City's war on garbage picks up

Baltimore officials try to get a handle on trash problem

May 02, 2000|By Gail Gibson | Gail Gibson,SUN STAFF

The empty lot on Baltimore's Barclay Street is a clear reminder of how tough it is to clean a city. A month ago, the muddy patch near 22nd Street was scraped clean as part of Mayor Martin O'Malley's Super Spring Sweep Thing. In the days that followed, a steady collection of candy wrappers, soda cans and liquor bottlesquickly reappeared.

"They did a fairly good job," longtime resident Larry Jenkins said of the volunteer cleanup platoon that spread across Baltimore on March 24 and 25. "But then you've got this," Jenkins said, glancing at the new rubbish and castoffs -- a crumpled umbrella, a broken broom, an empty laundry soap box.

City officials call last month's blitz a first step in ridding Baltimore -- as much as is possible -- of litter and trash. They know it wasn't a cure-all, and they are following up with more neighborhood efforts, a mapping system to track trash complaints and instant-picture cameras for City Council members to snap pictures of places that need work.

O'Malley sees progress in the fight against grime -- "I think the city is looking cleaner," he said in announcing a series of neighborhood cleanups, the first of which was Friday in Northeast Baltimore.

But different people see different things.

Jenkins, 52, said he sees Baltimore getting dirtier. "Anywhere there's a vacant space, people are going to dump," he said.

To come to grips with just how clean or dirty the city is, Baltimore might follow New York's lead. For 26 years, New York has used a system to take monthly measures of how dirty or clean its streets and sidewalks are. While most people agree that New York today is pretty clean, officials there can prove it.

Disparate perceptions here suggest that Baltimore officials can't.

On Glenwood Avenue in Govans, a deep, grassy lot targeted in last month's cleanup is a testament to the persistent problem of urban trash.

Volunteers spent hours stuffing empty bottles, smashed cans, tossed food wrappers and even the occasional shoe or broken toy into plastic bags. They left the lot, a block off busy York Road, nearly spotless.

"It was totally like night and day," said George Lincoln, who works at Glenwood Life Counseling Center, a drug-rehabilitation clinic across the street, and helped with the cleanup.

Short-term gain

It didn't last. A few days later, a grimy pile -- an old olive-green stove, a water heater, a mattress, box springs, a tennis shoe and bags of trash -- had been dumped on a corner of the lot.

"We did it on a Saturday, and when I came in [to work] on Monday, there was this," Lincoln said.
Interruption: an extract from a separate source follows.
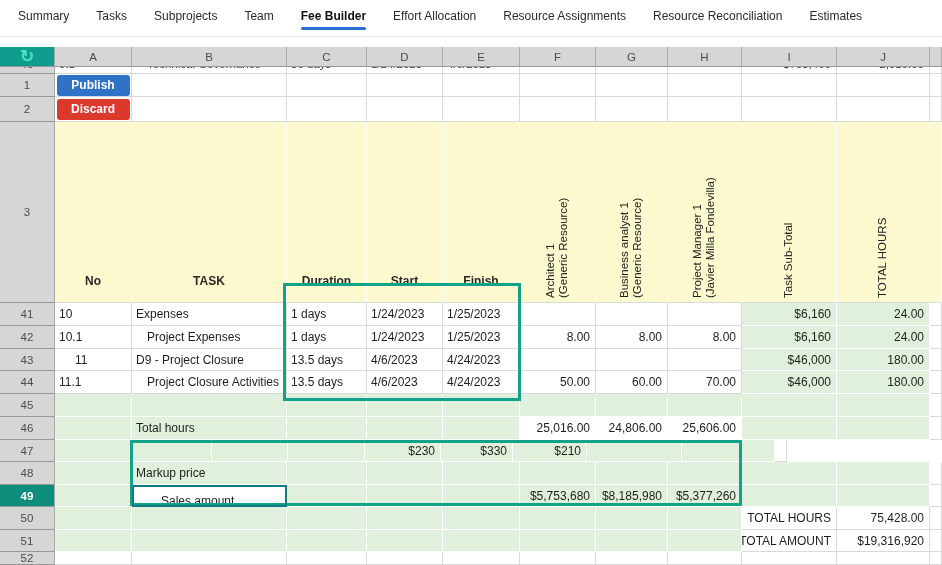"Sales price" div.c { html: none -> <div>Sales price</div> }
About a week after Lincoln and neighbors complained, a city truck lumbered in to clear it away.

But after another week, more food wrappers and empty bottles appeared, leaving no easy measure of the lasting impact of the mayor's earnest anti-trash campaign.

"It made the neighborhood look better," said Barbara Blackwell, who has lived for years on nearby Ready Avenue and who helped with the cleanup. "I don't know -- maybe they don't have enough trucks or enough employees."

`Big-time job'

City leaders say residents must fully share in cleaning the city and sustaining its rugged gleam. But Chlorice Hooker, long active with the Woodbourne-McCabe neighborhood association, said it isn't always safe or practical to haul away other people's discarded mattresses, drug needles and other trash.

"I can tell you: We're not going to go out there and try to clean that up," Hooker said. "That's a big-time job."

Imagine then, the job of cleaning the whole city.

Tons of garbage

Baltimore's Department of Public Works will spend $59 million this year in the Bureau of Solid Waste. The city's solid waste department has 903 full-time and 204 temporary workers. The department estimates it picks up 750 tons of garbage every day.

Even as the city's population shrunk by nearly 14 percent since 1991, the job of collecting garbage remained a huge undertaking. The solid waste budget increased by 11 percent in that time, although the number of Bureau of Solid Waste employees generally remained steady.

Garbage collection at individual homes and businesses has dropped, from 294,000 tons in 1991 to 225,000 tons last year. But trash collected from street cleanings has jumped, from 57,900 tons in 1991 to 94,300 tons last year.

Immediately after last month's cleanup, its effectiveness could be seen in the city's waste collection numbers. In the week preceding the cleanup, public works employees collected 25.8 tons of debris from the Inner Harbor, where rains wash much of the litter from city streets. In the week following the cleanup, only 5.6 tons of debris were collected at the harbor, city records show.

The numbers don't tell whether Baltimore officials are winning the struggle, because they don't measure what is left behind. How much trash remains on the city's streets and sidewalks? How much is too much?